Frans schrijver (Caen 22 Aug. 1624 - 25 Mrt 1701), was meer dan 20 jaar secretaris van Mlle de Montpensier, aan wie hij zijn naam leende voor een paar door haar geschreven romans. Evenzo voor Mme de la Fayette’s romans Zaïde en La Princesse de Clèves, omdat het voor een dame uit de hogere kringen in die tijd als onbetamelijk gold zelf te publiceren.
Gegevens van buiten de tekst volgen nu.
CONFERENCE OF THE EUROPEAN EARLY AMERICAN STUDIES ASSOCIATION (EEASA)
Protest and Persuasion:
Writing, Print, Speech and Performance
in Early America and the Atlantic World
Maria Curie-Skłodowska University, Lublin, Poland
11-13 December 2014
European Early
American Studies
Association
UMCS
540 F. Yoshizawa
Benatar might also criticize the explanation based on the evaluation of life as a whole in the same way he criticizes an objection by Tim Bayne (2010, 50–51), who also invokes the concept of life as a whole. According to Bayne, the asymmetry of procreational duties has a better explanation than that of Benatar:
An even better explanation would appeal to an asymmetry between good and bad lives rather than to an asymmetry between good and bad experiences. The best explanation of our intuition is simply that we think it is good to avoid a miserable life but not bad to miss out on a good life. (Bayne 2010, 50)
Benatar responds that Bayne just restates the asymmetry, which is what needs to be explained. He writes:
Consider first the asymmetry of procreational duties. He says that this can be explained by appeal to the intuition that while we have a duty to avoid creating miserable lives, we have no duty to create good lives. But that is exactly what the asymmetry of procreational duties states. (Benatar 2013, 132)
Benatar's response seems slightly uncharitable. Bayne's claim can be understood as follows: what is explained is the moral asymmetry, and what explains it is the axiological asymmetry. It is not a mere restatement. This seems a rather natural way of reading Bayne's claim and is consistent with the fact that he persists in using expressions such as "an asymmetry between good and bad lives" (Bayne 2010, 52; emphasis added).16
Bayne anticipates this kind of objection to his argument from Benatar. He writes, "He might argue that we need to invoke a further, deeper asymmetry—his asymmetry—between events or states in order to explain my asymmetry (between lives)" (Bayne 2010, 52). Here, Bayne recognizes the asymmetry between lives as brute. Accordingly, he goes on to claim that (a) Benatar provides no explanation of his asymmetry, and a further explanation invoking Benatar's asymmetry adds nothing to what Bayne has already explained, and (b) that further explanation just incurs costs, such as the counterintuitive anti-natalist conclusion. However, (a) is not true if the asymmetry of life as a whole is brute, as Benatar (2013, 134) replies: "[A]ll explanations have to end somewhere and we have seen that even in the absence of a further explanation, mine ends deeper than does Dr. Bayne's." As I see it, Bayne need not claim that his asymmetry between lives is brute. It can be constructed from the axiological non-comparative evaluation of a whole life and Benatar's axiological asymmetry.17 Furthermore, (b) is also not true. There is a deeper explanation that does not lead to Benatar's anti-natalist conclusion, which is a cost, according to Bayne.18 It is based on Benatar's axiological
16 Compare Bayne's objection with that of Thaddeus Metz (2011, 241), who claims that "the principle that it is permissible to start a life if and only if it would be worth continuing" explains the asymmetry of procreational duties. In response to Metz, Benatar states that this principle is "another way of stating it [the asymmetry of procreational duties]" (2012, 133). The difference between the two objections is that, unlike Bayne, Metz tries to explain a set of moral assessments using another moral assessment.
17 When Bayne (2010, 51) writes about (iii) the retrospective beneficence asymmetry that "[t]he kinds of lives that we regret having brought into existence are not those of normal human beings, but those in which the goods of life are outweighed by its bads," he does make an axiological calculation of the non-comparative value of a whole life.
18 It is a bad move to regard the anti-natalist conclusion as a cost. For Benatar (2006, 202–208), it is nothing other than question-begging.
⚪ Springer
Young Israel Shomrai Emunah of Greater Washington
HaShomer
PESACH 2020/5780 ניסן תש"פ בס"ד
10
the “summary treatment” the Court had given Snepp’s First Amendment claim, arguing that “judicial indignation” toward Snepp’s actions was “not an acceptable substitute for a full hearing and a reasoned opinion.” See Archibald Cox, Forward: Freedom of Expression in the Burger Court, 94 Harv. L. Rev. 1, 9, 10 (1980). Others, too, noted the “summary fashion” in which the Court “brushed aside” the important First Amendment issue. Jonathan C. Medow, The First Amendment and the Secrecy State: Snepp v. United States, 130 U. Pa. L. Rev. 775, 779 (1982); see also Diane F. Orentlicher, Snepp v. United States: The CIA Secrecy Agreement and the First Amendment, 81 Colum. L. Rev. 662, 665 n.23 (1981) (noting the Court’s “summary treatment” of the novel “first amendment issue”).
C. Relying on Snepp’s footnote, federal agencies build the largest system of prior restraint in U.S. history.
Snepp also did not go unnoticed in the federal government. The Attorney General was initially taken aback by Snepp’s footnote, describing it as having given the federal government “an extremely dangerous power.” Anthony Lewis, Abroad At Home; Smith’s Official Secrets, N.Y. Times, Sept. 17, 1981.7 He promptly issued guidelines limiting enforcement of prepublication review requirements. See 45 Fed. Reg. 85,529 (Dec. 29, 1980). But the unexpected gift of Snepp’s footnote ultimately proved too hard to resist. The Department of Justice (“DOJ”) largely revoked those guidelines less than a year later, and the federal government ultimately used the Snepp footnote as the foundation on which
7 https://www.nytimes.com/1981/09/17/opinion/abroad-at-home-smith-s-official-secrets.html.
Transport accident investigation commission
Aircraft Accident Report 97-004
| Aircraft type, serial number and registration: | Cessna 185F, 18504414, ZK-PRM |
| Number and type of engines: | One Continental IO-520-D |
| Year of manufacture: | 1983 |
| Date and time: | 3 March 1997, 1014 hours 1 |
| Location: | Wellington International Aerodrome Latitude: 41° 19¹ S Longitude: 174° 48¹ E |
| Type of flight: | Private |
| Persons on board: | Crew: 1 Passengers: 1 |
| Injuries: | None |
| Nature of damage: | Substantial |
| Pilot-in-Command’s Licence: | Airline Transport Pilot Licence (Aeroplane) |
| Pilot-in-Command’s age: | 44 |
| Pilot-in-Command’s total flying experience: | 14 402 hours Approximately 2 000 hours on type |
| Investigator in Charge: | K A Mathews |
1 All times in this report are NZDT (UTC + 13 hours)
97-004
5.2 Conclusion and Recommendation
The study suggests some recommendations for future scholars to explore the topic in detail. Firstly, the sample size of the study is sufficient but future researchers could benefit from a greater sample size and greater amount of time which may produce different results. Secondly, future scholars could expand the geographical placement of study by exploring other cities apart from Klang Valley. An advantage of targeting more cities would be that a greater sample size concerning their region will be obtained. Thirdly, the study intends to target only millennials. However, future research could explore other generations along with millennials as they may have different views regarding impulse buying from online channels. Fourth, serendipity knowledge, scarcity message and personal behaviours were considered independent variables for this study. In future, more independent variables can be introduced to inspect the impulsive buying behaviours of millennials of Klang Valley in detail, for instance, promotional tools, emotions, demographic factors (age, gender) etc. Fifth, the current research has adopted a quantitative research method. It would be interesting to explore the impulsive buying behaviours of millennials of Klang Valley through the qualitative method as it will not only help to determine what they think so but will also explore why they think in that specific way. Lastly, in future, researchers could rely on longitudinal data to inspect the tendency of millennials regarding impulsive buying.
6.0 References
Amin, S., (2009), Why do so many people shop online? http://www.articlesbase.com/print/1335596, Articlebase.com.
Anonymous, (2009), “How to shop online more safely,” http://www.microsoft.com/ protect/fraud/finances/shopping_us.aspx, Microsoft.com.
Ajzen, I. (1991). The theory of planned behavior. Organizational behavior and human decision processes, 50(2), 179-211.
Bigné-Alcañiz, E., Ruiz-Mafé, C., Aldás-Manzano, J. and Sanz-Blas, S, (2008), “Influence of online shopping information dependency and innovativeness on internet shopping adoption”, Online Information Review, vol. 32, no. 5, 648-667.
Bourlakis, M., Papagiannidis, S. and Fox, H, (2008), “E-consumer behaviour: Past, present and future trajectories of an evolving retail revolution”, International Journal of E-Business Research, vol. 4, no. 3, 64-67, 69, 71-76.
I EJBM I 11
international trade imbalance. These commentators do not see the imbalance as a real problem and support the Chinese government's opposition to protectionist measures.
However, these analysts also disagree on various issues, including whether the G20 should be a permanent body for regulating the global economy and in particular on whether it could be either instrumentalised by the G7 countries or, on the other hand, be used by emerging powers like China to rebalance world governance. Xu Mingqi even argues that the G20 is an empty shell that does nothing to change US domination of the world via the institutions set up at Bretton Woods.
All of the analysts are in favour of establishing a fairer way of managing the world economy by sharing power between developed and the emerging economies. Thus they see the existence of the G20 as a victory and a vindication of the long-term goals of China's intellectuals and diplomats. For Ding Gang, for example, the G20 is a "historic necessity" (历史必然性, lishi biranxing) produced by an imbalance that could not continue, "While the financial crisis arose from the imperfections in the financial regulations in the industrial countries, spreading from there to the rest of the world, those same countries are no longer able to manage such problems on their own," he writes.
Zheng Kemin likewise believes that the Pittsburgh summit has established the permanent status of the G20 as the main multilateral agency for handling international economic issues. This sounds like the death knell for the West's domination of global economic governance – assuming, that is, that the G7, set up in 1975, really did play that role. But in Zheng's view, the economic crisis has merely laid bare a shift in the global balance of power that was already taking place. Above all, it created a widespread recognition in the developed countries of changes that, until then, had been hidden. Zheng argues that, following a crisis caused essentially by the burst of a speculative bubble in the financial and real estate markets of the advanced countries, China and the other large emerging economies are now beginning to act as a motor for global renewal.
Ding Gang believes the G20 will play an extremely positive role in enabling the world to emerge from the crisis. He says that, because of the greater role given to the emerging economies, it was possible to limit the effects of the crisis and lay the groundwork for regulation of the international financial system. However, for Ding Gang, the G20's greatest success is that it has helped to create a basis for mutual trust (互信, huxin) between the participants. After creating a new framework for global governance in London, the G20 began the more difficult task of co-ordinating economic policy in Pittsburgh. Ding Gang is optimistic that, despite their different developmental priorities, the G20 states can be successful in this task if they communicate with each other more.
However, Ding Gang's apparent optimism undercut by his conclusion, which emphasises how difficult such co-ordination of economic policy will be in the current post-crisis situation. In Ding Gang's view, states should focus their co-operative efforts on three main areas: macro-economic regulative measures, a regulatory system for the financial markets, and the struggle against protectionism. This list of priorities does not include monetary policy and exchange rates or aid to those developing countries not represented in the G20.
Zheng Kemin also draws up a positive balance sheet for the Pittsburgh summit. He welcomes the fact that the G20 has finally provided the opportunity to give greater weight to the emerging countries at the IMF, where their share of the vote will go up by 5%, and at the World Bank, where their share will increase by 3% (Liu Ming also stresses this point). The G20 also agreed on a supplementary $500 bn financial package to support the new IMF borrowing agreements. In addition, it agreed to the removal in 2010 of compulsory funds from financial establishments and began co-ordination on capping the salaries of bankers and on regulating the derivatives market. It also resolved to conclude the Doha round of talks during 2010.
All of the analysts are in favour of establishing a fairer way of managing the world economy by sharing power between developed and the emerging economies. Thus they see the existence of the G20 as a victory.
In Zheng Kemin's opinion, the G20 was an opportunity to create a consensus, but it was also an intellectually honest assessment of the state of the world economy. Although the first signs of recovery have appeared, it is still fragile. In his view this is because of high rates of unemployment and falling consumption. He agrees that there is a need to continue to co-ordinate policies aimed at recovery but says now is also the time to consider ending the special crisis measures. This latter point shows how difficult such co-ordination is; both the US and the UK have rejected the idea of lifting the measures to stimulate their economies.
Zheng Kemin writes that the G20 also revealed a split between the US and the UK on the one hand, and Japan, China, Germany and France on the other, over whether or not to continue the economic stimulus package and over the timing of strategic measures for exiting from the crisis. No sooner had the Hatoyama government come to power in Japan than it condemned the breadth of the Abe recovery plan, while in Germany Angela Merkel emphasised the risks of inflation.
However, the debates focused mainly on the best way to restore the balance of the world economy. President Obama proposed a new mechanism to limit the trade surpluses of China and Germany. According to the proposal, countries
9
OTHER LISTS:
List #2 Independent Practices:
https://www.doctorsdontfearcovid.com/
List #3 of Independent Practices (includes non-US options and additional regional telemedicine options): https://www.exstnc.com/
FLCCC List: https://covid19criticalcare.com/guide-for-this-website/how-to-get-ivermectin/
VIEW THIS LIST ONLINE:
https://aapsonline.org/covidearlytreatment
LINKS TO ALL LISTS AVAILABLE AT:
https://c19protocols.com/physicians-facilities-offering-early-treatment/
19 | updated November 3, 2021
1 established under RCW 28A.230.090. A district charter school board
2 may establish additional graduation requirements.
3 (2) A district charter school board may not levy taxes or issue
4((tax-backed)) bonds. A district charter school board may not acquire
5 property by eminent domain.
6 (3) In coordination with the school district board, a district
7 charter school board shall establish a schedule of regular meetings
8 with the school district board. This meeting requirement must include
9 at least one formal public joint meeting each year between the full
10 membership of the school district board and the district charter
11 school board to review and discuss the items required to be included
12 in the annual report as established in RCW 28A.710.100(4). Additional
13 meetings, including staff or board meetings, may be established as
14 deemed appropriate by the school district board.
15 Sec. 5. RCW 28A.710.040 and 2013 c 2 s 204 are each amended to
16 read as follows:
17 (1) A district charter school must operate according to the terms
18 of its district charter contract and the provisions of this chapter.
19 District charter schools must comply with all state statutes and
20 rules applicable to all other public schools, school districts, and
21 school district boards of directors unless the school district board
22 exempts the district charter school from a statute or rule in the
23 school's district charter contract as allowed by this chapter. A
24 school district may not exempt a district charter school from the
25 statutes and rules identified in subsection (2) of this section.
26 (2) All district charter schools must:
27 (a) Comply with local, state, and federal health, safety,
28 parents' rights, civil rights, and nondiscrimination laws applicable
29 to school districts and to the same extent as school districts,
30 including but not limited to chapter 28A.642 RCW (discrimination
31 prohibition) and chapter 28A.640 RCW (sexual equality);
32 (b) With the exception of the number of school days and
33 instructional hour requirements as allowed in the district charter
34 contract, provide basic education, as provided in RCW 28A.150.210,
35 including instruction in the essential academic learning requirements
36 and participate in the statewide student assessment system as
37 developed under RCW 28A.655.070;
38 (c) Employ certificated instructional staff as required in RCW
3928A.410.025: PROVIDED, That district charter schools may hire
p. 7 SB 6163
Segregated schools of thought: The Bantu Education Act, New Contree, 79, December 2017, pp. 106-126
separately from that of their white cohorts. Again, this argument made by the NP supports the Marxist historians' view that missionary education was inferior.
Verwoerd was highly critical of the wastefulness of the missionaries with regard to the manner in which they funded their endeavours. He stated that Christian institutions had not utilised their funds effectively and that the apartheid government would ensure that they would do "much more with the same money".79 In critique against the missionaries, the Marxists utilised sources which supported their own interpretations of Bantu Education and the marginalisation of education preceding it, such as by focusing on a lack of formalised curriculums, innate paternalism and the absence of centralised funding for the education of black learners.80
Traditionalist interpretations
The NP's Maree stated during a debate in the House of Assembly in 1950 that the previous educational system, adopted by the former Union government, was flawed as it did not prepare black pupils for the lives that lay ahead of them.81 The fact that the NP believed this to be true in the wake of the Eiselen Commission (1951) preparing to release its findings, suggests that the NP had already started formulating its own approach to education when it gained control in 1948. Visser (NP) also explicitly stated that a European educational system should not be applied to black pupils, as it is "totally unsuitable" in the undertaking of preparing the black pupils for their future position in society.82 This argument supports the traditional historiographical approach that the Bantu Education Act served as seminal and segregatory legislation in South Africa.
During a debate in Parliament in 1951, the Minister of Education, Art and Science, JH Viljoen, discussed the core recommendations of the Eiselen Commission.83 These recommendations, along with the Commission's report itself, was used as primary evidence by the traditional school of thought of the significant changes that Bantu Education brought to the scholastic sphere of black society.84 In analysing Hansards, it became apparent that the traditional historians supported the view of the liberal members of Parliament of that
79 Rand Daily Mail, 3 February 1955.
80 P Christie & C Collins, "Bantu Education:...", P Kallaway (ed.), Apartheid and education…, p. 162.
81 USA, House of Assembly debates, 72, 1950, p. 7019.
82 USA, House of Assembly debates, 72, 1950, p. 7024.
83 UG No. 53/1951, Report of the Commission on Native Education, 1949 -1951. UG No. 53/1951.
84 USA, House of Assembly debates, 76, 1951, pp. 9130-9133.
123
Zelf vertaalde hij de Georgica van Vergilius en beoefende verder de pastorale poëzie, maar de algemeen bewonderde 7 églogues uit zijn Diverses poésies (1658) zijn weinig oorspronkelijk en vrij prozaïsch. Voor zijn gedicht Athys had hij de inspiratie gevonden in D’Urfé’s Astrée In de Nouvelles françoises (1656) vindt men de gebruikelijke romaneske onwaarschijnlijkheden, maar toch meer realisme dan in de romans van Mlle de Scudéry en ze zijn veel korter. Zijn roman Bérénice (1648) behandelt een modethema.
Lit.: M. A. Raynal, La Nouvelle française de Segrais à Mme de la Fayette (1927); W. T. Tipping, J. R. de S. (1933).